L’article résumé ici propose une relecture des préceptes évangéliques concernant le mariage et le divorce, notamment, du verset 32 du chapitre 5 de Matthieu qu’on lit généralement de la manière suivante : « Eh bien ! moi, je vous dis : Tout homme qui renvoie sa femme, sauf en cas d’union illégitime, la pousse à l’adultère ; et si quelqu’un épouse une femme renvoyée, il est adultère » (traduction de la Bible liturgique). L’article montre, de manière documentée et rigoureuse sur le plan linguistique, que c’est une mécompréhension suite à une erreur de traduction du texte grec en latin (la Vulgate latine). Elle a amené l’Eglise à en tirer des conséquences, en matière de mariage, qui aujourd’hui peuvent être réexaminées et modifiées dans un sens qui légitime une pastorale de justice à l’égard des personnes innocentes et aussi de miséricorde à l’égard des fautifs. Les préceptes évangéliques apparaissent, dans cette perspective, d’autant plus cohérents.

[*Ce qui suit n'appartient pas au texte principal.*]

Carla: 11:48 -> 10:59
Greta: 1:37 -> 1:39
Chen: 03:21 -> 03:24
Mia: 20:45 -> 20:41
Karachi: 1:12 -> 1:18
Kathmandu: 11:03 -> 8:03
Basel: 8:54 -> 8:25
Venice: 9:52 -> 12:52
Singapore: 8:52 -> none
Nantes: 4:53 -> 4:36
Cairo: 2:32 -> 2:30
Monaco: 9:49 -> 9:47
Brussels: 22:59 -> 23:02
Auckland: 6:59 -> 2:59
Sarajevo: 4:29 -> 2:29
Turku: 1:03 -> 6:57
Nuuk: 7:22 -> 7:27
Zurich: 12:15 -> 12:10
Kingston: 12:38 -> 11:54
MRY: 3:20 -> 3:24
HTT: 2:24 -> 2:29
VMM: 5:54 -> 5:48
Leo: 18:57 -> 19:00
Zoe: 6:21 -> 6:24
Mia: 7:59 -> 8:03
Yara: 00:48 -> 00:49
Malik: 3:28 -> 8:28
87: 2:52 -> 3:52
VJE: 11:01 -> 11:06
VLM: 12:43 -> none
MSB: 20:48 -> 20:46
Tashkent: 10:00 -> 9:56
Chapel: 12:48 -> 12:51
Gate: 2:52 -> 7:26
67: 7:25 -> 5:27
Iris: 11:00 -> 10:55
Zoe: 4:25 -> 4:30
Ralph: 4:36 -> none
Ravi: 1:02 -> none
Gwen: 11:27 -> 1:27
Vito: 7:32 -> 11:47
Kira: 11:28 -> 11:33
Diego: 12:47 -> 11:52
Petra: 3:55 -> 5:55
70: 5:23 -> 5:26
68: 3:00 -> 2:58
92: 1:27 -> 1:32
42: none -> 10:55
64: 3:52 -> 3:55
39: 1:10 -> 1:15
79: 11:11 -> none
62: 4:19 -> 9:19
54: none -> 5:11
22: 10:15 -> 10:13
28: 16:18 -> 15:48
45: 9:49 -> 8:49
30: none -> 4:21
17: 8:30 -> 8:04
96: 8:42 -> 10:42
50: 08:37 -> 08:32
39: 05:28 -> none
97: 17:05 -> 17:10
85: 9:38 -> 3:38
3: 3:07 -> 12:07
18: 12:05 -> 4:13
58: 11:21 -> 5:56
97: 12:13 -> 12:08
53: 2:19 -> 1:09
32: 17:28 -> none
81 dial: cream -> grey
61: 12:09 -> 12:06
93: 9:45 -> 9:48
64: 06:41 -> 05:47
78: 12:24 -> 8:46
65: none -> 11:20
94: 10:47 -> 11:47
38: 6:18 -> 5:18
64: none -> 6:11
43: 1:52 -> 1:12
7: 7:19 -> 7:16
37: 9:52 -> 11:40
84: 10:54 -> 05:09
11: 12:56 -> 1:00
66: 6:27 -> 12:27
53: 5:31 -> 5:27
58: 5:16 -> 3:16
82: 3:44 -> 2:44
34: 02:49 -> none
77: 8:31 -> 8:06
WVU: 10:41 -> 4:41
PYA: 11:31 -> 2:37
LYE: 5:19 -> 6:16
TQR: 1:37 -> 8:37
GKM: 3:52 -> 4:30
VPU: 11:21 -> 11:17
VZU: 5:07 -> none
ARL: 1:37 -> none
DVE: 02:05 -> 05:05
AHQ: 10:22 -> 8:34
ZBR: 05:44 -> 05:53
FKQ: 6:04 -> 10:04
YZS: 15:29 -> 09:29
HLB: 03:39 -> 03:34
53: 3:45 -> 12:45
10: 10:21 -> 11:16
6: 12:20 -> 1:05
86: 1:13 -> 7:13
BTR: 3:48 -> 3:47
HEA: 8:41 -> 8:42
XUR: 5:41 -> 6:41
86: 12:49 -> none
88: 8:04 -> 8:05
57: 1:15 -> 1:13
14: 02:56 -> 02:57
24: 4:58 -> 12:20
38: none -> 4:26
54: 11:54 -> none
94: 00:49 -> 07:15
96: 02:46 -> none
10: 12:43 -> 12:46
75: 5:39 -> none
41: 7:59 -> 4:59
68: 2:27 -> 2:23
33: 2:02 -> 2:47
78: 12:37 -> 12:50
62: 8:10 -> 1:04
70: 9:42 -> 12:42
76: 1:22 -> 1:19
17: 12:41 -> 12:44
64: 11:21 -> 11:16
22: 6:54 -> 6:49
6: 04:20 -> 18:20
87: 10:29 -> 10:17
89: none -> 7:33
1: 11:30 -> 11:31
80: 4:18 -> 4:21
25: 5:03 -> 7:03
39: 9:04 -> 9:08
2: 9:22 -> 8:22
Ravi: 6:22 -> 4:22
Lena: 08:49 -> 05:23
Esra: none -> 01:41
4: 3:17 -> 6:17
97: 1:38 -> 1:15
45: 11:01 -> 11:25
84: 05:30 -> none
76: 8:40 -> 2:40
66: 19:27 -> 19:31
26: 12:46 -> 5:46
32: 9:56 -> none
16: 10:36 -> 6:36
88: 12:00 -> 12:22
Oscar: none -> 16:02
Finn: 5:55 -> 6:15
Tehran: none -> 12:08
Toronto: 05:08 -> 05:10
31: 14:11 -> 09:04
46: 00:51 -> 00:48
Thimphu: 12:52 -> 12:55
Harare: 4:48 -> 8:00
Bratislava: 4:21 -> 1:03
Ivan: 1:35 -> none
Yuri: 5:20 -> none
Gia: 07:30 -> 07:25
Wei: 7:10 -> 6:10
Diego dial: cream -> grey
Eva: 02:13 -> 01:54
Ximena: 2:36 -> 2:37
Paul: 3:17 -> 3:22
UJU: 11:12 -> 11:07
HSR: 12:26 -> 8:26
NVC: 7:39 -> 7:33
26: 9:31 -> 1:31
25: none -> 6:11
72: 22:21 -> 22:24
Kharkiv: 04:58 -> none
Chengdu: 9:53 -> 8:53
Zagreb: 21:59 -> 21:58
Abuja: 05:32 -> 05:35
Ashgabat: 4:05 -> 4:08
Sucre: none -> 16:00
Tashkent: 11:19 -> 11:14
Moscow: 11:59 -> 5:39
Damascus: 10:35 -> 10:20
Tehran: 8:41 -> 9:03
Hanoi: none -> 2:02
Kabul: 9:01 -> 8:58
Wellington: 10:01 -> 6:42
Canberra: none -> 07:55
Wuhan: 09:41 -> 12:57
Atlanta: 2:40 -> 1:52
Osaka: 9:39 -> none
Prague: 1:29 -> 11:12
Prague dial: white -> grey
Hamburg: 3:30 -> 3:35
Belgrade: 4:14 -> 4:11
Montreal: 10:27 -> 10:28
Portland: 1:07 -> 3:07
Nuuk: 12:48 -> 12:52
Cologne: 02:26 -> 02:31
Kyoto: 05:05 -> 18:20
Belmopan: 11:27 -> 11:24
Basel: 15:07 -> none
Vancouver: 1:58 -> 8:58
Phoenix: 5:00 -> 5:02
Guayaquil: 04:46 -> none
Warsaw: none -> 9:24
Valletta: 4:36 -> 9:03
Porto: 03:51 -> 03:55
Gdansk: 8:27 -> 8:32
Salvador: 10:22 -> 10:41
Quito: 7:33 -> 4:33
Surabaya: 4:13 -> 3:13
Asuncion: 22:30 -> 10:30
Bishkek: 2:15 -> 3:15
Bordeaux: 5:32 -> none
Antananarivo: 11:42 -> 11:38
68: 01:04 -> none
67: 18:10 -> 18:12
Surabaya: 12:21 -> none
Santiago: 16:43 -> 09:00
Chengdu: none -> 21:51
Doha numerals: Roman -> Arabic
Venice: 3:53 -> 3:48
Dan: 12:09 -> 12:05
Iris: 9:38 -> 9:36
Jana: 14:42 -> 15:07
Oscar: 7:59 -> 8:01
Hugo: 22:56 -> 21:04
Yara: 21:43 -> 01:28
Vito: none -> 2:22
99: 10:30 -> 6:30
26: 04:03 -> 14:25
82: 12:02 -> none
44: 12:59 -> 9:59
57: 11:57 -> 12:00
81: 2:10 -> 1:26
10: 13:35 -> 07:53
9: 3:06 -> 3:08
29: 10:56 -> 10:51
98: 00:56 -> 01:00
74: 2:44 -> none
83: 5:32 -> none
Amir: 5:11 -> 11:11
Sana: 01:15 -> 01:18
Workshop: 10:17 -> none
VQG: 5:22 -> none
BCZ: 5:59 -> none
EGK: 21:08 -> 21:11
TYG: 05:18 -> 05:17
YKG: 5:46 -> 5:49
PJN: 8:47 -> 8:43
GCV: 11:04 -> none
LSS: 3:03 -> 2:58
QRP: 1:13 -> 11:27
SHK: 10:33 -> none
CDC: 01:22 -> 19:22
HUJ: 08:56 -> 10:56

Quel est donc l’argument de l’article ? Il commence par examiner le sens de l’expression « hormis le cas de porneia » (Mt 5,32 et 19,9) que la Bible liturgique traduit par « sauf en cas d’union illégitime » et la TOB par « union illégale ». Or dans l’Ancien Testament, traduit en grec, le mot vise en général un manquement à un contrat : manquement à la loi de Dieu, manquement à une alliance, à un engagement. Dans l’évangile, en ce qui concerne les époux, porneia désigne donc un grave manquement d’un époux aux promesses faites à l’autre lors du mariage : le sens du mot déborde l’adultère tout en pouvant l’inclure et désigne un acte ou une suite d’actes qui blessent et même rompent l’alliance.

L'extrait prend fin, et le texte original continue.